** Entries supplied follows **

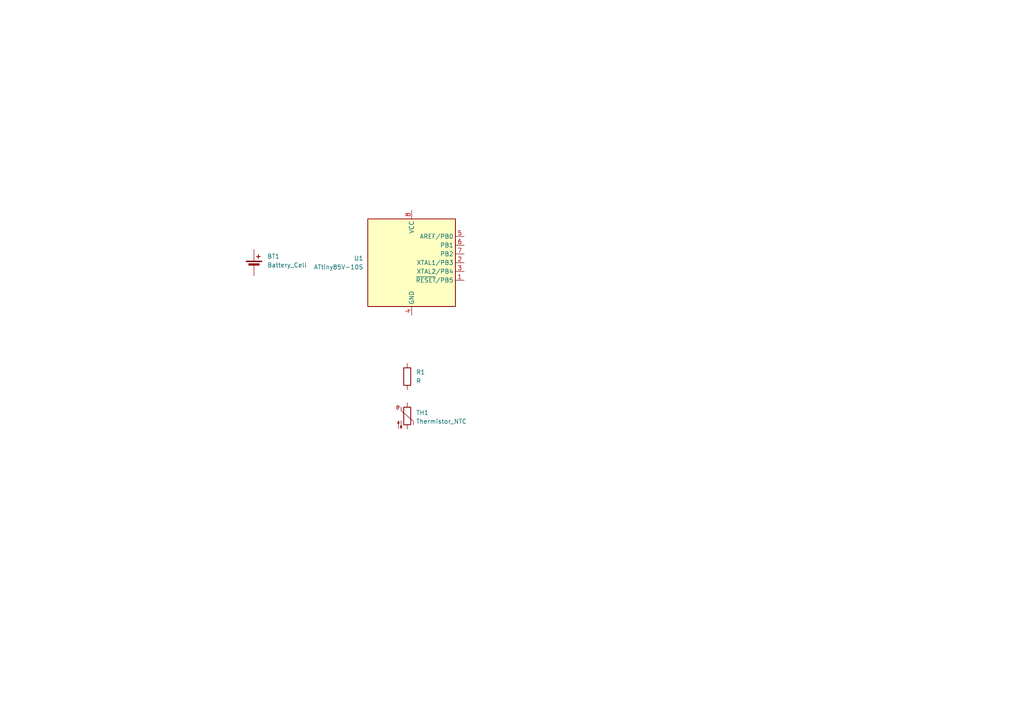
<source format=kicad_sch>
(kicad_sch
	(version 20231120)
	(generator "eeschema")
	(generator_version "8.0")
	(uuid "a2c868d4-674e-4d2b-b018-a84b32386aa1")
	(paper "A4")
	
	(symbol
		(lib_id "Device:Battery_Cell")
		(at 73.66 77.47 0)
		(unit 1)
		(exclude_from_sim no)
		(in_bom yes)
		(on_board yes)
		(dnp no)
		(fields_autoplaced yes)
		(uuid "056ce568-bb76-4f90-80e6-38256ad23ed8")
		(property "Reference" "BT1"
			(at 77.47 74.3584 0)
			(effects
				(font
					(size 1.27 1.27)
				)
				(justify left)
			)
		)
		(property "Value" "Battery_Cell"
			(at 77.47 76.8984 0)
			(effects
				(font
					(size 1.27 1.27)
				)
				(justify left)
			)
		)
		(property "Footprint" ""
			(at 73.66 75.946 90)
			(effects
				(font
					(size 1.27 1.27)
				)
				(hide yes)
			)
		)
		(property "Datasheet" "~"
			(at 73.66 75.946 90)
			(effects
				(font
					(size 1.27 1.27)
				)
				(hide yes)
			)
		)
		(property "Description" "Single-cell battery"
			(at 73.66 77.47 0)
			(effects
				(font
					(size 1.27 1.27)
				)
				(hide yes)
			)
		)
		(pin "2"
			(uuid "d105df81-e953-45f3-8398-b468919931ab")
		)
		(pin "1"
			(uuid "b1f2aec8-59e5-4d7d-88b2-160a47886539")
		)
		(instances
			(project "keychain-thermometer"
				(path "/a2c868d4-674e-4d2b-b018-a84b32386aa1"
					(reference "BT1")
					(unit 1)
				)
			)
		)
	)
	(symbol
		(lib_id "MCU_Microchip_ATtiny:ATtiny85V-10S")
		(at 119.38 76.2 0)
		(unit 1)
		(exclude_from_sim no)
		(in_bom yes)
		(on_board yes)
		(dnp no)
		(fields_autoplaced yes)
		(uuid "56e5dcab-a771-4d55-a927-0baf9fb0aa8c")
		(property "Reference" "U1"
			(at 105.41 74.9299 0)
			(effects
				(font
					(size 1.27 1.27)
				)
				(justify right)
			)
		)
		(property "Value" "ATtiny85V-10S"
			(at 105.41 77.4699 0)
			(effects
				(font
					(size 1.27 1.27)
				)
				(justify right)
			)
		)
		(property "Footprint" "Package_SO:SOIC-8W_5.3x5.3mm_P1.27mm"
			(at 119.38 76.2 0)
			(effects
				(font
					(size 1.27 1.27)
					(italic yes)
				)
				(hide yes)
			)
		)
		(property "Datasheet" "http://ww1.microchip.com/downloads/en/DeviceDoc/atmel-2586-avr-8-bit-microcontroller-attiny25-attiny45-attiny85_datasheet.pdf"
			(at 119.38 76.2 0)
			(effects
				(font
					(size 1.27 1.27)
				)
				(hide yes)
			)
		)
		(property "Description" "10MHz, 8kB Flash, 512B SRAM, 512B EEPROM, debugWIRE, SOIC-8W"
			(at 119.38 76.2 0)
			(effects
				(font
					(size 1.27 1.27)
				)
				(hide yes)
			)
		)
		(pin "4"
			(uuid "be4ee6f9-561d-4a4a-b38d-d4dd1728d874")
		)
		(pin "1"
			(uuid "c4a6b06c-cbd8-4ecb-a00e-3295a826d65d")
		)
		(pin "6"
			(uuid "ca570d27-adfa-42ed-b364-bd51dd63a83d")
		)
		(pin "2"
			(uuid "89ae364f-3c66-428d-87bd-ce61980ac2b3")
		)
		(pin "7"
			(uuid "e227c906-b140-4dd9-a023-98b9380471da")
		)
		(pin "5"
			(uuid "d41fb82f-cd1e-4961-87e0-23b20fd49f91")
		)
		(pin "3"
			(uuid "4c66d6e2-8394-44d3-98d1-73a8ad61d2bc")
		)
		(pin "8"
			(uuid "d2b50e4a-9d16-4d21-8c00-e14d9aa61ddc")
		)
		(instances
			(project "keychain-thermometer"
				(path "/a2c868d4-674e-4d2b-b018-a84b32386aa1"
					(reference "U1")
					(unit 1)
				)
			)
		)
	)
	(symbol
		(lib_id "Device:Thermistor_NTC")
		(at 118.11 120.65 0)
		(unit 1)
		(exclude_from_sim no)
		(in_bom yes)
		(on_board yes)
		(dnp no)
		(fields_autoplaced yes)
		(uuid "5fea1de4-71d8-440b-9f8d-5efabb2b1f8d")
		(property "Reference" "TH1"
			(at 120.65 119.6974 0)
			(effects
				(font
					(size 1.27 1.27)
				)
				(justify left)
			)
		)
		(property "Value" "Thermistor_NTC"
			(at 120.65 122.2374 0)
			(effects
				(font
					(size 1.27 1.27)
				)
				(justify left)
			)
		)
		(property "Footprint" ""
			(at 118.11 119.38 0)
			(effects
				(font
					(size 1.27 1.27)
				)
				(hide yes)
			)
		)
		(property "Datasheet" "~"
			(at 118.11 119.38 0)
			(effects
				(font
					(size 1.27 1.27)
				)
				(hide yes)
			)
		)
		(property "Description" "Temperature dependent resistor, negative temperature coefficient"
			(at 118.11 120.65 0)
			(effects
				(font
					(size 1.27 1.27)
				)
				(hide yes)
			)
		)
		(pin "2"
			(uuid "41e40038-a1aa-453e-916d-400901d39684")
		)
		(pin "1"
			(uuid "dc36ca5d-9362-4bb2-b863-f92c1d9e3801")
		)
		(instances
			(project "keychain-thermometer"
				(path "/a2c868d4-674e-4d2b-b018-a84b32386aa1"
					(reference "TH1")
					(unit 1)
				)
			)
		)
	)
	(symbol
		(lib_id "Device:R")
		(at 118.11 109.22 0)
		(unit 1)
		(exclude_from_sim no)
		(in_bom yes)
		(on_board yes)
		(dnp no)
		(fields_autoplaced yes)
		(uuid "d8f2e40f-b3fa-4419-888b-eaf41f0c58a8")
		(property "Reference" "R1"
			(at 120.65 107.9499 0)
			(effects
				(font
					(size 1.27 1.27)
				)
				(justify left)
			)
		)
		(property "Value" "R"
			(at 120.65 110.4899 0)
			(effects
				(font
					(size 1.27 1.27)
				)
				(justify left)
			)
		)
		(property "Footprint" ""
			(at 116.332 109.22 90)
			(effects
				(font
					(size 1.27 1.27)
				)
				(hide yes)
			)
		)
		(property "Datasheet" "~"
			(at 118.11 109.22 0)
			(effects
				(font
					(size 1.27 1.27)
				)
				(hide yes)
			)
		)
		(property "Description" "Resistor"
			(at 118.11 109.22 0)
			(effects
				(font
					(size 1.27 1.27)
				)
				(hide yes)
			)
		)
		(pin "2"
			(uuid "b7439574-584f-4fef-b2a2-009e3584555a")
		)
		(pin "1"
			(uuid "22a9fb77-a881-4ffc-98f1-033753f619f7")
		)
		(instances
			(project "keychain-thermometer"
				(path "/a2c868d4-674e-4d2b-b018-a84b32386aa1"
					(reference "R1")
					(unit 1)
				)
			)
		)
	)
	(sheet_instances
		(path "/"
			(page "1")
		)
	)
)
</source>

** End of Entries supplied **
** Entries supplied follows **

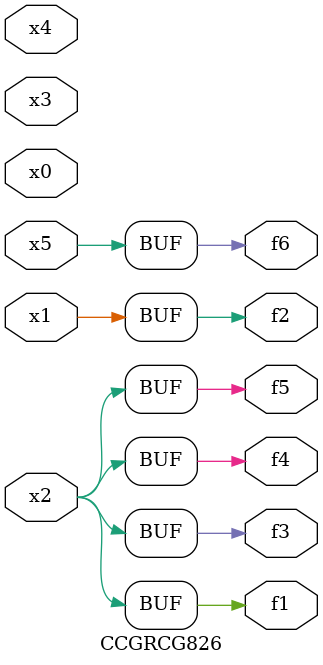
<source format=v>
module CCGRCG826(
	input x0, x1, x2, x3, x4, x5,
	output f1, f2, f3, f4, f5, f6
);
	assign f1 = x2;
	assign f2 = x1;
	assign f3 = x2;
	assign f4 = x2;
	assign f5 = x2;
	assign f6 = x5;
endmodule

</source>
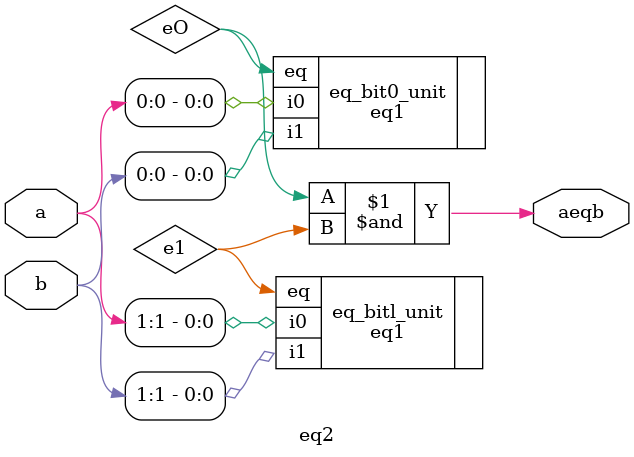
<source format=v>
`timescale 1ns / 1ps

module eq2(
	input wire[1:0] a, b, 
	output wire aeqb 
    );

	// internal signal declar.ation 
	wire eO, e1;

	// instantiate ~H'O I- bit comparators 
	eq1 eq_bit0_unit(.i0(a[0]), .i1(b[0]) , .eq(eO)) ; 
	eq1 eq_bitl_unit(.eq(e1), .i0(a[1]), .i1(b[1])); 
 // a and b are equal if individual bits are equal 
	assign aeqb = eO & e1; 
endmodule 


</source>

** End of Entries supplied **
** Entries supplied follows **

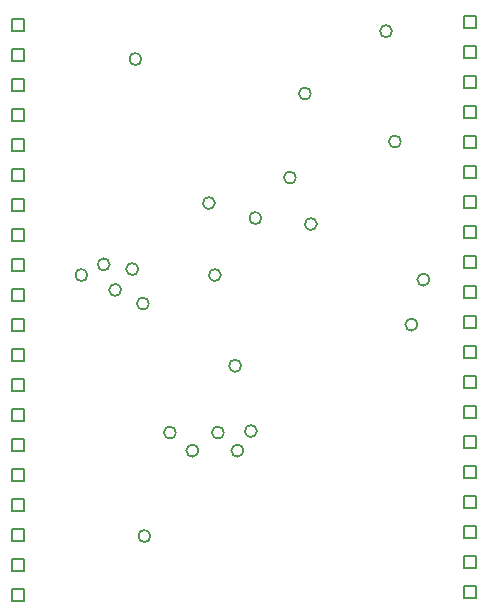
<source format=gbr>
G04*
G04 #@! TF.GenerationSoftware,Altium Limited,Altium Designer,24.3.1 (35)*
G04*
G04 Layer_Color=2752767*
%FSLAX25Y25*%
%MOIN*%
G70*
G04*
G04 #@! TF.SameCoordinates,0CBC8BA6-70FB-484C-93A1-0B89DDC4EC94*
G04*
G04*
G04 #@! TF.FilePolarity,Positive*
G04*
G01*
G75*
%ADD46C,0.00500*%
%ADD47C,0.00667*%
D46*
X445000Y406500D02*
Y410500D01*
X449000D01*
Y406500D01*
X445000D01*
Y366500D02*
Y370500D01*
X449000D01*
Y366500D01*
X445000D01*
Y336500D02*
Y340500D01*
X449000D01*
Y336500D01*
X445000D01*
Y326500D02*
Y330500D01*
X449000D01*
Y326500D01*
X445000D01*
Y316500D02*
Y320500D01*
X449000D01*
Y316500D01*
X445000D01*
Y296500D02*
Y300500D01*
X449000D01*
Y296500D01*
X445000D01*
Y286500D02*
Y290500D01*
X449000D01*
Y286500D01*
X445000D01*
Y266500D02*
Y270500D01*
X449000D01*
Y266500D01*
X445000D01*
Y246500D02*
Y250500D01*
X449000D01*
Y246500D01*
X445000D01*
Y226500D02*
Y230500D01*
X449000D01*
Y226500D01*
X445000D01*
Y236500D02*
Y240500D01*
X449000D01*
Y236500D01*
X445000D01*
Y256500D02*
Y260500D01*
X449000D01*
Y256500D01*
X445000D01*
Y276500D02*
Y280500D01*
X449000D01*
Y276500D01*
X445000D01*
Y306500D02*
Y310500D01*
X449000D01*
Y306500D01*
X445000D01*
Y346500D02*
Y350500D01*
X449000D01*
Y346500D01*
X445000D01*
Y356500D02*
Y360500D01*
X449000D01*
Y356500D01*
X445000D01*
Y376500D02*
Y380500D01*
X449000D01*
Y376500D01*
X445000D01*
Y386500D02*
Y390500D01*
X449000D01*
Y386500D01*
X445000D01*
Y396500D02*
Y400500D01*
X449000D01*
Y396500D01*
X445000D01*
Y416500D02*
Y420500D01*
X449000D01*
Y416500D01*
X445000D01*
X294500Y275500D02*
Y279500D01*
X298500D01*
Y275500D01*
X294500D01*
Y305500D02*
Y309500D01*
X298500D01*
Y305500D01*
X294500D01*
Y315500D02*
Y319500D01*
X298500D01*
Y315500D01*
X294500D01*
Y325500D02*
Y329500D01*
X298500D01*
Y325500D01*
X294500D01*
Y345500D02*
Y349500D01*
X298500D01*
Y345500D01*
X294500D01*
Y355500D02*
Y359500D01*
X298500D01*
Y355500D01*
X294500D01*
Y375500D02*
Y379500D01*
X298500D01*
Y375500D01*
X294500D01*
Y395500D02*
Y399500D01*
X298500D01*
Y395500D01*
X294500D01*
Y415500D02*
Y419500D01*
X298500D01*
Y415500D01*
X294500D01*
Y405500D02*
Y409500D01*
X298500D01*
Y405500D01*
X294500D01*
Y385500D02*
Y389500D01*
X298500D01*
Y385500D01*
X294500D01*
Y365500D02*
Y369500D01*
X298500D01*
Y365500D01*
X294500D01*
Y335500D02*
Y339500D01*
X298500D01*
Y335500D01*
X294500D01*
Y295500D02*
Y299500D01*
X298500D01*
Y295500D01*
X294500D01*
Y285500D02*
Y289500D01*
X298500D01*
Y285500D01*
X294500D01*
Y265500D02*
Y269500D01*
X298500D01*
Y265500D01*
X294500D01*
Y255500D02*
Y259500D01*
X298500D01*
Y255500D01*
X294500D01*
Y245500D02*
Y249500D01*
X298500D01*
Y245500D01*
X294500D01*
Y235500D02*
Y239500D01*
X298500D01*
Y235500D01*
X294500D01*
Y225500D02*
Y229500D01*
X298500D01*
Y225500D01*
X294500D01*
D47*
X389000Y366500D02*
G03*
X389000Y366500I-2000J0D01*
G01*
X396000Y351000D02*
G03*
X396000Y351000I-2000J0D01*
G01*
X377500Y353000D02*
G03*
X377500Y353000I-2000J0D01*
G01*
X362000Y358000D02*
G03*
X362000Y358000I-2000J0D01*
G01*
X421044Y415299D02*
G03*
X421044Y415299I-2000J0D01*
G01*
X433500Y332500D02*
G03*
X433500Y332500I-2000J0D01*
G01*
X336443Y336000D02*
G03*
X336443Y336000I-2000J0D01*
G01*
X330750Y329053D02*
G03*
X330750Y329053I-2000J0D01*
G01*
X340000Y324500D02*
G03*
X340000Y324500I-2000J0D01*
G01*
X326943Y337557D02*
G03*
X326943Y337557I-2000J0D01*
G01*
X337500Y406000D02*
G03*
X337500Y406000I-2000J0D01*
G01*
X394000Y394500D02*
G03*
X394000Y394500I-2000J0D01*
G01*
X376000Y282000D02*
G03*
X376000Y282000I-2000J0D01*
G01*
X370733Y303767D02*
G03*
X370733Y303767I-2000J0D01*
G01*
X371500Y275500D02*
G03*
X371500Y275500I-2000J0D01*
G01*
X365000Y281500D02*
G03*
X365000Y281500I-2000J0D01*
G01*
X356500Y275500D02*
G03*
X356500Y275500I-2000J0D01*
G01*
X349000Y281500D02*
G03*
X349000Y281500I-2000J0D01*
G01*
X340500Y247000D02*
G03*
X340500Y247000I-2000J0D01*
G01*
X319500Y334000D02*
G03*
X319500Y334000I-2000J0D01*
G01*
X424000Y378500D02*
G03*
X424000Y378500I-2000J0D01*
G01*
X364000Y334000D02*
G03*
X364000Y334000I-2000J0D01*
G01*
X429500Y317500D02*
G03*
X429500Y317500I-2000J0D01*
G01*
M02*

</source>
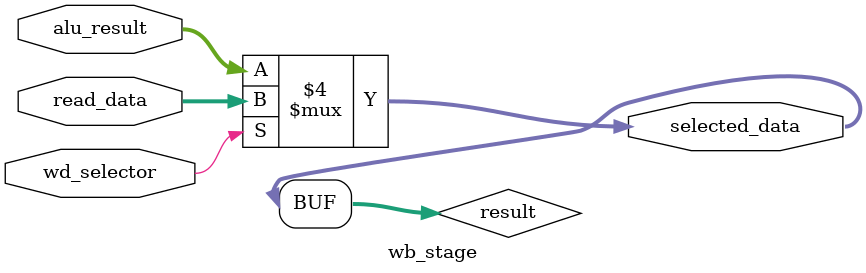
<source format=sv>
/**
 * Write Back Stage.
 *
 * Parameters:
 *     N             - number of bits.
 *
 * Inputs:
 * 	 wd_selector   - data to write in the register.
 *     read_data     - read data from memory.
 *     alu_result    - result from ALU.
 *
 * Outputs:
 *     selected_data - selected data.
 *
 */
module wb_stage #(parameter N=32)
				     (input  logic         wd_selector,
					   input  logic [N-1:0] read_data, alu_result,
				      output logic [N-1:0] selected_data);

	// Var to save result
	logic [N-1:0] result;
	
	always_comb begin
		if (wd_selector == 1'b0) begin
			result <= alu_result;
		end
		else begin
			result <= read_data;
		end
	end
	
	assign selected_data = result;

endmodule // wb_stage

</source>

** End of Entries supplied **

• Work task
Scan the lines above for the word "begin" and copy every one where it occurs.

• Answer
	always_comb begin
		if (wd_selector == 1'b0) begin
		else begin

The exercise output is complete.